India’s external debt rose by USD 11.5 billion to USD 614.9 billion within the three months ended December 2021, the finance ministry stated on Thursday.
The external debt to GDP ratio fell marginally to 20 per cent at the end of December final yr from 20.3 per cent at the end of September 2021.
According to India’s Quarterly External Debt Report for quarter ended December 2021, the nation’s external debt was positioned at USD 614.9 billion, recording a rise of USD 11.5 billion over its degree at the end of September 2021.
“India’s external debt continues to be sustainable and prudently managed,” it stated.
Valuation achieve due to the appreciation of the US greenback vis-a-vis main currencies resembling Euro, Yen and Special Drawing Rights (SDRs) was positioned at USD 1.7 billion.
“Excluding the valuation impact, the rise in external debt would have been USD 13.2 billion as a substitute of a rise of USD 11.5 billion at end-December 2021 over end- September 2021,” it stated.
Commercial borrowings remained the most important element of external debt, with a share of 36.8 per cent, adopted by non-resident deposits (23.1 per cent) and short-term commerce credit score.
At the end of December 2021, long-term debt, with unique maturity of above one yr, was positioned at USD 500.3 billion, recording a rise of USD 1.7 billion over its degree at the end of September 2021.
The share of short-term debt, with unique maturity of up to one yr, in complete external debt elevated to 18.6 per cent at the end of December 2021 from 17.4 per cent at end-September 2021.
US greenback denominated debt remained the most important element of India’s external debt, with a share of 52 per cent at end-December 2021, adopted by the Indian rupee (32 per cent), SDR (6.7 per cent), Yen (5.3 per cent), and the Euro (3.1 per cent).
“The borrower-wise classification exhibits that the excellent external debt of authorities marginally declined whereas that of non-government sector elevated as at end-December 2021 over the earlier quarter,” the report stated.
Also, debt service (principal repayments plus curiosity funds) elevated to 4.9 per cent of present receipts at end-December 2021 from 4.7 per cent at end-September 2021.
(Only the headline and film of this report might have been reworked by the Business Standard employees; the remaining of the content material is auto-generated from a syndicated feed.)
Dear Reader,
Business Standard has all the time strived laborious to present up-to-date info and commentary on developments which can be of curiosity to you and have wider political and financial implications for the nation and the world.

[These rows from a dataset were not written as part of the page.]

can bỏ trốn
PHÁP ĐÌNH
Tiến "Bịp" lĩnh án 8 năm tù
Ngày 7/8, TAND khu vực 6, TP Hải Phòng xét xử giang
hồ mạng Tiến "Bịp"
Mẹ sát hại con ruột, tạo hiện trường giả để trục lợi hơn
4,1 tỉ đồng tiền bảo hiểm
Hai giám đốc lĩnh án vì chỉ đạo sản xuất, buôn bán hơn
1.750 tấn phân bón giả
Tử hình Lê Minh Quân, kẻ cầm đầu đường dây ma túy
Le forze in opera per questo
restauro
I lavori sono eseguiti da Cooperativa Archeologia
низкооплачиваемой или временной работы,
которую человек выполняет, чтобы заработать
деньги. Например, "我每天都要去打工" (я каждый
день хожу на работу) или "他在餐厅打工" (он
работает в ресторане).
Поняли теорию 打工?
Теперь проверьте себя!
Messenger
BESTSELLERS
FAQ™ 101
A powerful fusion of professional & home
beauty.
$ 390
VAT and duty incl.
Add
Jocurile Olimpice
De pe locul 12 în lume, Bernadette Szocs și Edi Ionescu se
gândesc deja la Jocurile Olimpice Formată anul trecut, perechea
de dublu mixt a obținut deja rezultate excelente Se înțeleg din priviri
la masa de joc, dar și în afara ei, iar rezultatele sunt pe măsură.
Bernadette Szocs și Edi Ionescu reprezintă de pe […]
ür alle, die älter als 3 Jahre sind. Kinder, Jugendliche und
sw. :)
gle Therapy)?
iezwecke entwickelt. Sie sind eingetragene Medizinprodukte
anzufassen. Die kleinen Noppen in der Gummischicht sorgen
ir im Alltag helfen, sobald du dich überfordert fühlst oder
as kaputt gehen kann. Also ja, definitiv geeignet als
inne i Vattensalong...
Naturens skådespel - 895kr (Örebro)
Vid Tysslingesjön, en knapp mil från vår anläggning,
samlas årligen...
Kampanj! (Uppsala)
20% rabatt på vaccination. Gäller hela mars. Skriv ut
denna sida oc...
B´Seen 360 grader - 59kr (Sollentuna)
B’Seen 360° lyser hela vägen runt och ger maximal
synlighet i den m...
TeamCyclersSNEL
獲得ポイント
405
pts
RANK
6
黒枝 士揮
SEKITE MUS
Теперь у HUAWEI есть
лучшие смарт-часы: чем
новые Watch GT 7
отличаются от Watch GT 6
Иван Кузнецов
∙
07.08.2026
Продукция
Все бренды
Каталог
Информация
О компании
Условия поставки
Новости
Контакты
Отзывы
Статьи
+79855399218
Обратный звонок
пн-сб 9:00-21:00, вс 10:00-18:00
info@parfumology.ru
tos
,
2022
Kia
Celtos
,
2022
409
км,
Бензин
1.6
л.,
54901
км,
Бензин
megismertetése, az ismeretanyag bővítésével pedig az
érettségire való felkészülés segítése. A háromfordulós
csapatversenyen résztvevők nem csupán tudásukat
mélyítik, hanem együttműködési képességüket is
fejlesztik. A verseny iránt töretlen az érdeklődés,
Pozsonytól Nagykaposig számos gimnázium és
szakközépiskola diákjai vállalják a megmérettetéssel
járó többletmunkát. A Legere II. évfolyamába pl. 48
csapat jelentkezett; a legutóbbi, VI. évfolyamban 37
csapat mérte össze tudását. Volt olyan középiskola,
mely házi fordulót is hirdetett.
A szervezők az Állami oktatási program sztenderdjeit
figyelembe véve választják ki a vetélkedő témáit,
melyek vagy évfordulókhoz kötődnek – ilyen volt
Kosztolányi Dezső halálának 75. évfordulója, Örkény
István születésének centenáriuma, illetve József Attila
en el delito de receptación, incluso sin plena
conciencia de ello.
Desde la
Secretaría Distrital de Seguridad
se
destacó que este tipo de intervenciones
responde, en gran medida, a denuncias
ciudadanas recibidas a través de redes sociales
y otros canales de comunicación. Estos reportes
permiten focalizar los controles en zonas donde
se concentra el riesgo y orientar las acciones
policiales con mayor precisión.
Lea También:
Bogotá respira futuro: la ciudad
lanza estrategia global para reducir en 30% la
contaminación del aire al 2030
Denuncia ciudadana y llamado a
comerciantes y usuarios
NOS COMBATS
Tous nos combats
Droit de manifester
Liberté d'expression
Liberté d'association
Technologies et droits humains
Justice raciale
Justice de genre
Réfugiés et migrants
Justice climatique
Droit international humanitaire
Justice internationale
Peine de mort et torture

Your encouragement and fixed suggestions on how to enhance our providing have solely made our resolve and dedication to these beliefs stronger. Even throughout these troublesome instances arising out of Covid-19, we proceed to stay dedicated to conserving you knowledgeable and up to date with credible information, authoritative views and incisive commentary on topical points of relevance.
We, nonetheless, have a request.
As we battle the financial affect of the pandemic, we want your help much more, in order that we will proceed to give you extra high quality content material. Our subscription mannequin has seen an encouraging response from many of you, who’ve subscribed to our on-line content material. More subscription to our on-line content material can solely assist us obtain the targets of providing you even higher and extra related content material. We consider in free, honest and credible journalism. Your help by means of extra subscriptions may also help us practise the journalism to which we’re dedicated.